The story unfolds at an exclusive Alpine resort in Switzerland. At its centre are two friends in their eighties. Film director Mick, surrounded by a group of young screenwriters, is attempting to create his final masterpiece, whilst composer Fred is struggling with a creative crisis and a strained relationship with his daughter.
In The Great Beauty, dozens of eccentric characters serve to reveal new dimensions of beauty to Servillo’s protagonist. In Youth, Sorrentino employs a similar technique, populating the luxury resort with an even broader gallery of unusual figures, from a famous footballer with a tattoo of Karl Marx covering his entire back — an unmistakable reference to Maradona — to a child prodigy who restores a disillusioned actor’s faith in himself. Each character contributes to the film’s exploration of ageing and lost youth.
Keitel’s character attempts to preserve his youth through constant immersion in youthful company. By contrast, Caine’s character refuses to acknowledge that his greatest problem lies in his rejection of the modern world, which he regards as vulgar and superficial. As the story progresses, their positions gradually reverse. By the end of the film, it is Keitel’s character who remains trapped in the past, whilst Caine’s character comes to recognise the enduring value of the youth he has lost.
La grazia: the price of mercy
After Youth, Sorrentino’s career entered a less successful period. The television series The Young Pope, starring Jude Law, became a major success, but his feature film career appeared to lose momentum. Although Sorrentino remained an internationally recognised filmmaker and a regular presence at major film festivals, he no longer enjoyed the same level of acclaim he had achieved in the mid-2010s. Many critics considered Silvio to be overly long at 156 minutes and largely predictable. Sorrentino later directed the deeply personal The Hand of God for Netflix, but this melancholic and autobiographical work, often compared to Fellini’s Amarcord, also received a mixed critical response. His penultimate feature, Parthenope (2024), attracted similar criticism, with reviewers arguing that Sorrentino’s pursuit of visual perfection came at the expense of narrative development.
In 2025, however, the Venice Film Festival opened with Sorrentino’s latest film, La grazia. The ironic drama stars Toni Servillo as a fictional Italian president approaching the end of his term in office and facing a series of profound moral decisions. He must determine the fate of three decrees. One concerns the legalisation of euthanasia, whilst the other two involve requests for presidential pardons: in one case, a man murdered his wife; in the other, a woman killed her husband.

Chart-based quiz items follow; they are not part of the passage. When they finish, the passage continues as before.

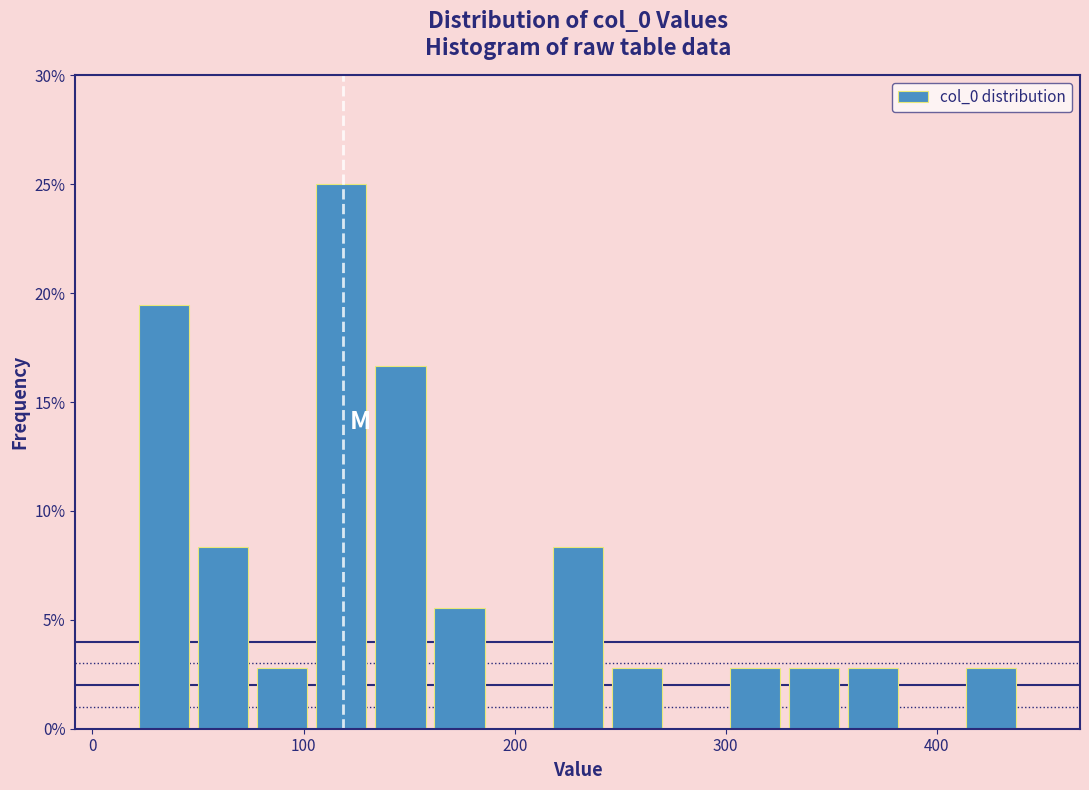

Around what value on the x-axis is the tallest bar? Give the approximate position of its centre, as read against the axis.

120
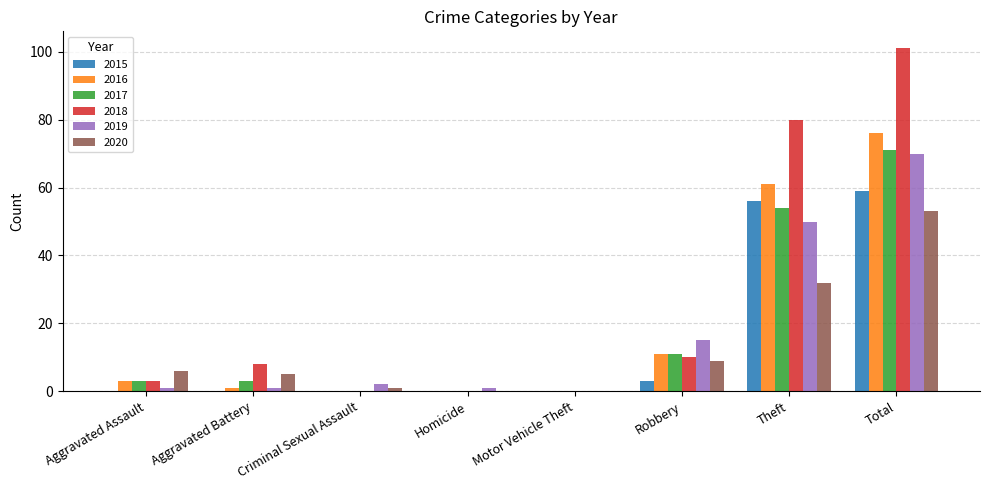

What is the sum of the 2015 values at Total and Theft?

115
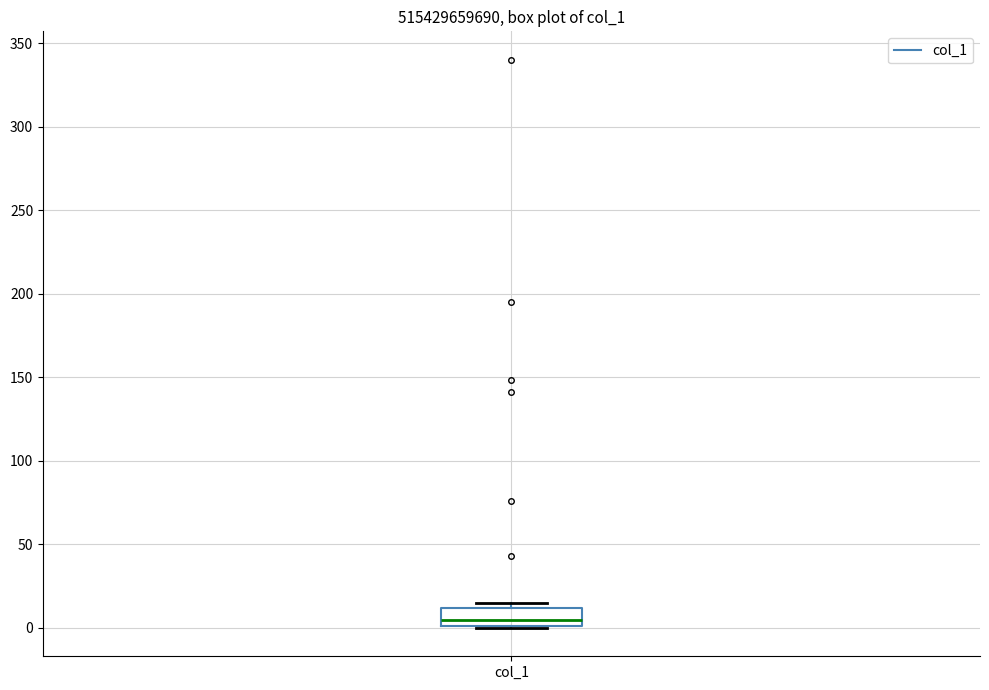

Transcribe this box plot: give where the median line is, the range the box spans, and where the two whiskers end, as read against the y-axis. The values are not printed on the chart, so give them approximately, as read against the axis.

median 5, box 0 to 10, whiskers 0 to 15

La grazia embodies many of the qualities that have earned Sorrentino international recognition. The film combines the beauty of Rome with the grotesque spectacle of state ceremonies, recalling the atmosphere of The Great Beauty. President Mariano De Santis, much like Pope Pius XIII in The Young Pope, succumbs to personal weaknesses that seem incompatible with the dignity of his office. At the same time, like Fred in Youth, he struggles with a crisis of fatherhood and a complicated relationship with his daughter.
In his characteristic manner, Sorrentino uses La grazia to explore a profoundly philosophical theme — in this case, the very nature of grace itself. The film also demonstrates that the director remains an exceptional filmmaker, capable of engaging and moving audiences across countries and continents.